Across the country, millions of people are living in communities of concentrated poverty, including 26 percent of all Black children. The Biden administration should again implement the 2015 Affirmatively Furthering Fair Housing rule, which required localities that receive federal funds for housing to investigate and address barriers to fair housing and patterns or practices that promote bias. In 1980, the average Black person lived in a neighborhood that was 62 percent Black and 31 percent white. By 2010, the average Black person's neighborhood was 48 percent Black and 34 percent white. Reinstating the Obama-era Fair Housing Rule will combat this ongoing segregation and set us on a path to true integration.

Congress should also pass the American Housing and Economic Mobility Act, or a similar measure, to finally redress the legacy of redlining and break down the walls of segregation once and for all.

Broadband Access

To realize broadband's potential to benefit our democracy and connect us to one another, all people in the United States must have equal access and broadband must be made affordable for the most vulnerable. Yet today, 15 percent of American households with school-age children do not have subscriptions to any form of broadband, including one-quarter of Black households (an additional 23 percent of African Americans are “smartphone-only" internet users, meaning they lack traditional home broadband service but do own a smartphone, which is insufficient to attend class, do homework, or apply for a job).
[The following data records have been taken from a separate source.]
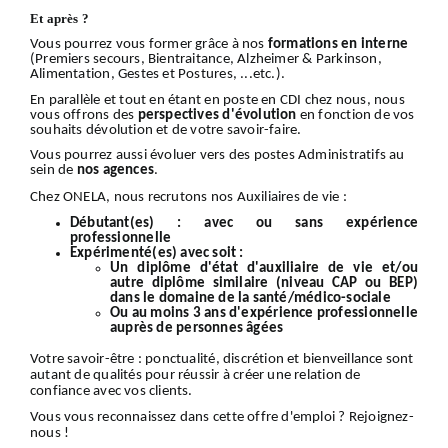
Et après ?
Vous pourrez vous former grâce à nos
formations en interne
(Premiers secours, Bientraitance, Alzheimer & Parkinson,
Alimentation, Gestes et Postures, ...etc.).
En parallèle et tout en étant en poste en CDI chez nous, nous
vous offrons des
perspectives d'évolution
en fonction de vos
souhaits dévolution et de votre savoir-faire.
Vous pourrez aussi évoluer vers des postes Administratifs au
sein de
nos
agences
.
Chez ONELA, nous recrutons nos Auxiliaires de vie :
Débutant(es) :
avec ou sans expérience
professionnelle
Expérimenté(es) avec soit :
Un diplôme d'état d'auxiliaire de vie et/ou
autre diplôme similaire (niveau CAP ou BEP)
dans le domaine de la santé/médico-sociale
Ou au moins 3 ans d'expérience professionnelle
auprès de personnes âgées
Votre
savoir-être
: ponctualité, discrétion et bienveillance sont
autant de qualités pour réussir à créer une relation de
confiance avec vos clients.
Vous vous reconnaissez dans cette offre d'emploi ?
Rejoignez-
nous
!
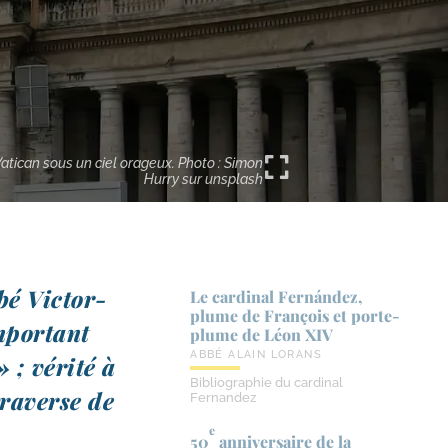
Vatican sous un ciel orageux. Photo : Simon
Hurry sur unsplash
é Victor-​
Le cardinal Fernández,
plume de François et porte-​
mpor­tant
plume de Léon XIV
ABBÉ ALAIN LORANS
 ; véri­té à
Bibliographie du cardinal
ra­verse de
Fernandez
e
50
anniversaire de la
The Biden administration, Federal Communications Commission, and Congress must develop and implement plans to increase funding for broadband to expand universal access.

Enhanced, Refundable Child Tax Credits

The United States faces a crisis of child poverty. Seventeen percent of all American children are impoverished — a rate higher than not just peer nations like Canada and the U.K., but Mexico and Russia as well. Currently, more than 50 percent of Black and Latinx children in the U.S. do not qualify for the full benefit, compared to 23 percent of white children, and nearly one in five Black children do not receive any credit at all.
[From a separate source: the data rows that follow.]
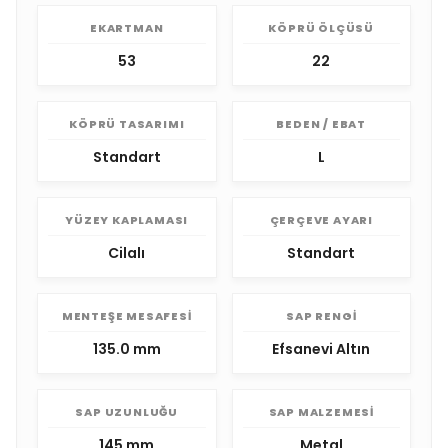
EKARTMAN
KÖPRÜ ÖLÇÜSÜ
53
22
KÖPRÜ TASARIMI
BEDEN / EBAT
Standart
L
YÜZEY KAPLAMASI
ÇERÇEVE AYARI
Cilalı
Standart
MENTEŞE MESAFESI
SAP RENGI
135.0 mm
Efsanevi Altın
SAP UZUNLUĞU
SAP MALZEMESI
145 mm
Metal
To combat this crisis, President Biden and Congress should enhance the child tax credit and make it fully refundable. If we enhance the child tax credit, we can cut child poverty by 40 percent and instantly lift over 50 percent of Black children out of poverty.

Reparations

We cannot repair harms that we have not fully diagnosed. We must commit to a thorough examination of the impact of the legacy of chattel slavery on racial inequality today. In 2021, Congress must pass H.R. 40, which would establish a commission to study reparations and make recommendations for Black Americans.

The Long View

For the past century, the ACLU has fought for racial justice in legislatures and in courts, including through several landmark Supreme Court cases. While the court has not always ruled in favor of racial justice, incremental wins throughout history have helped to chip away at different forms of racism such as school segregation ( Brown v. Board), racial bias in the criminal legal system (Powell v. Alabama, i.e. the Scottsboro Boys), and marriage inequality (Loving v. Virginia). While these landmark victories initiated necessary reforms, they were only a starting point.

Systemic racism continues to pervade the lives of Black people through voter suppression, lack of financial services, housing discrimination, and other areas. More than anything, doing this work has taught the ACLU that we must fight on every front in order to overcome our country's legacies of racism. That is what our Systemic Equality agenda is all about.

In the weeks ahead, we will both expand on our views of why these campaigns are crucial to systemic equality and signal the path this country must take. We will also dive into our work to build organizing, advocacy, and legal power in the South — a region with a unique history of racial oppression and violence alongside a rich history of antiracist organizing and advocacy. We are committed to four principles throughout this campaign: reconciliation, access, prosperity, and empowerment. We hope that our actions can meet our ambition to, as Dr. King said, lead this nation to live out the true meaning of its creed.